_Brief:_
Rewrite the stretch from the line containing "Document page, 1654x1241 pixels." through the end of the rows as a JSON list of strings, one string per line, with blank lines left out.

_Provided information:_
◆ ◆ ◆ ◆

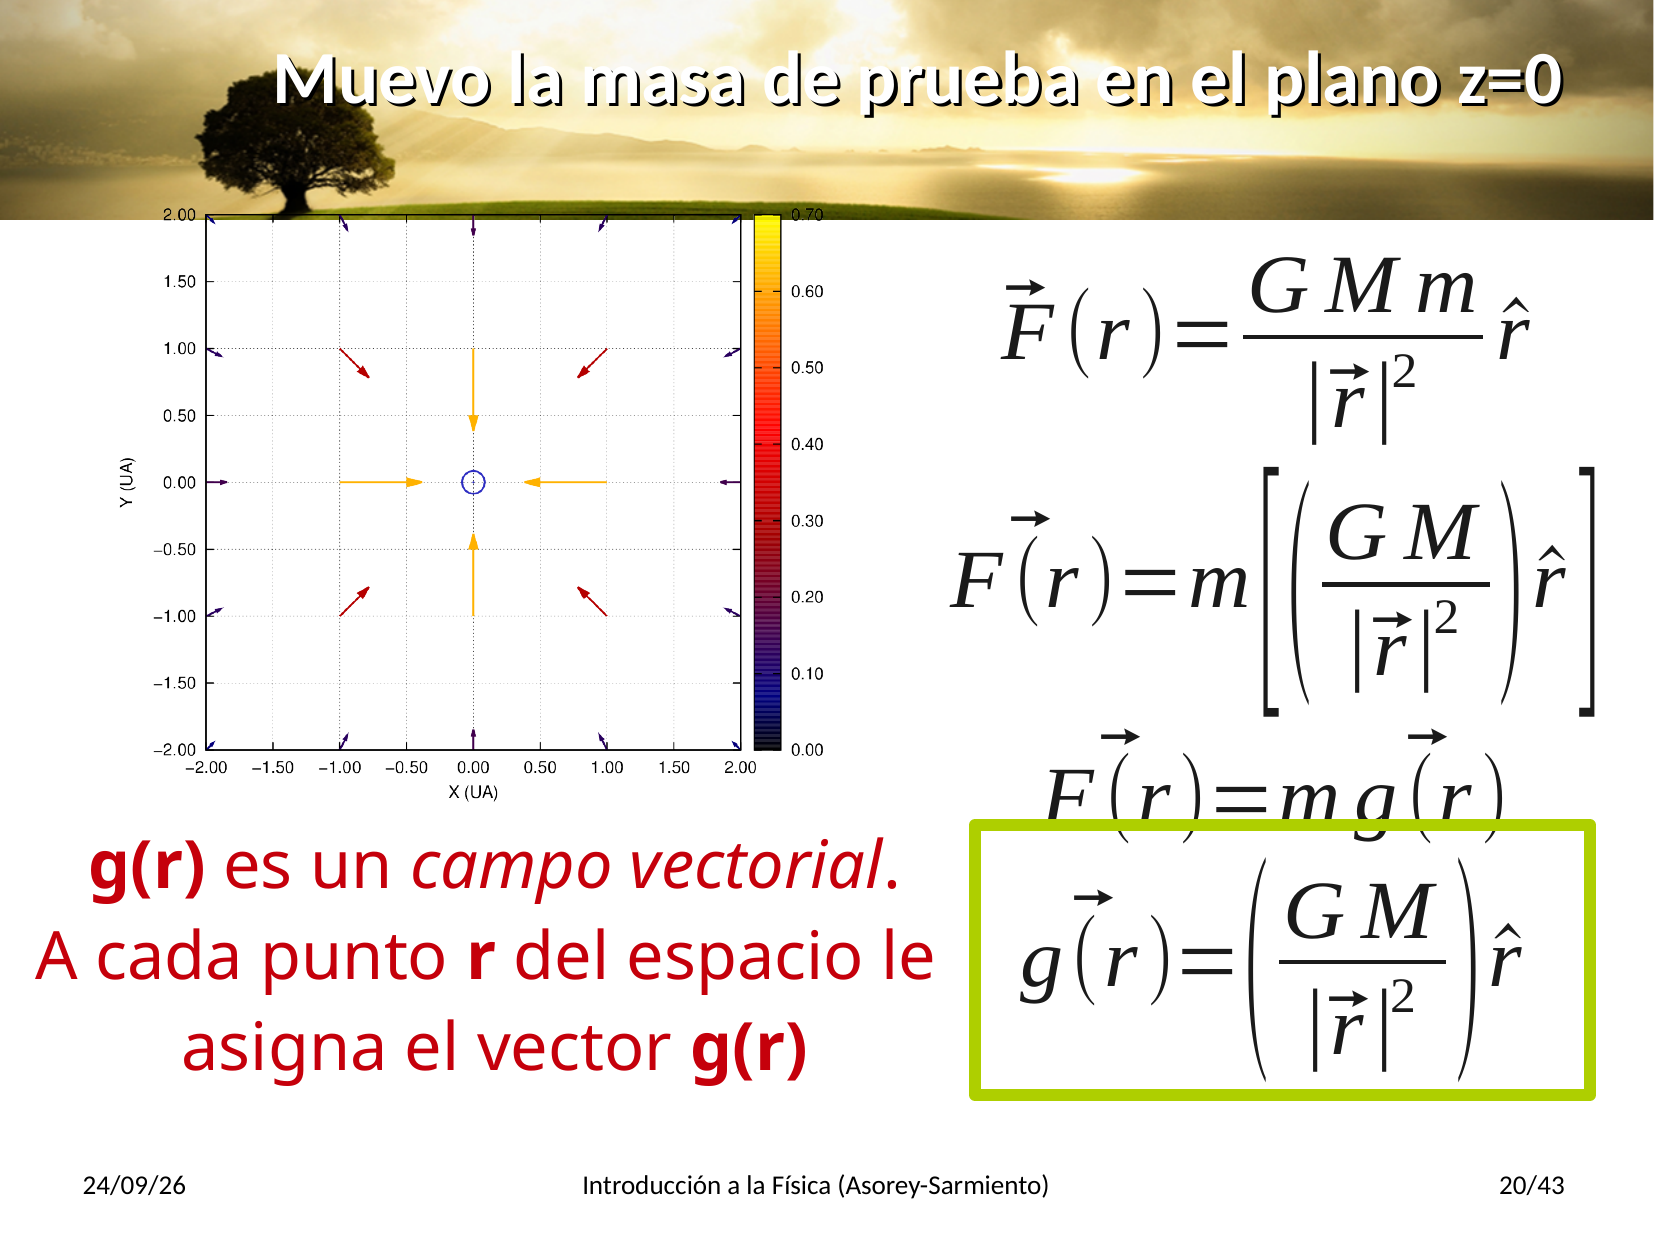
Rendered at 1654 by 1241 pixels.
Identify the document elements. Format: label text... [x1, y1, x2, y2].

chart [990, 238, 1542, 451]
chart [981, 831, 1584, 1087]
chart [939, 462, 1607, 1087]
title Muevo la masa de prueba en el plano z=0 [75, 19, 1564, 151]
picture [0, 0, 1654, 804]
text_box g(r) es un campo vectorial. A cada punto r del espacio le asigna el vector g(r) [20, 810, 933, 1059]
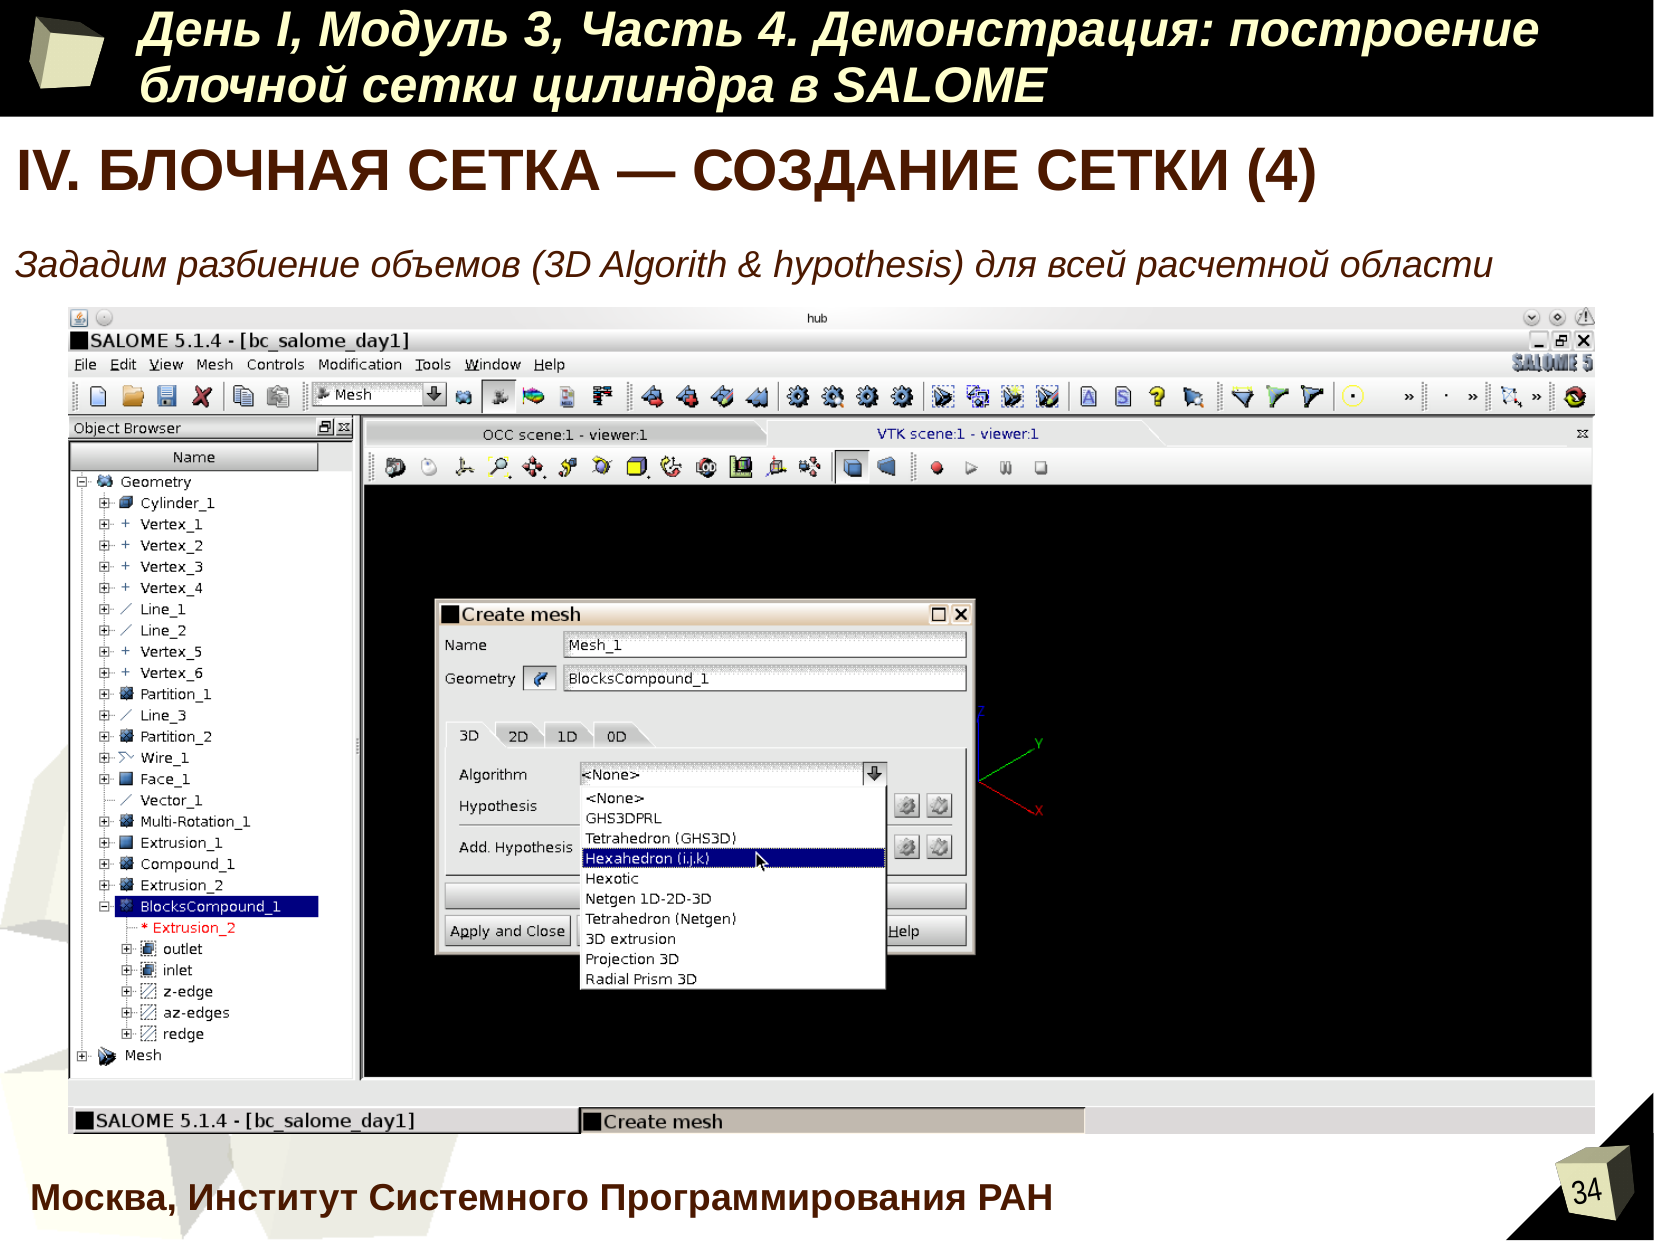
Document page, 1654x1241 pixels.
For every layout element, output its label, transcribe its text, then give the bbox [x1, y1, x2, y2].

◆ ◆ ◆ ◆

_Output:_
[
  "Document page, 1654x1241 pixels.",
  "For every layout element, output its label, transcribe its text, then give the bbox [x1, y1, x2, y2]."
]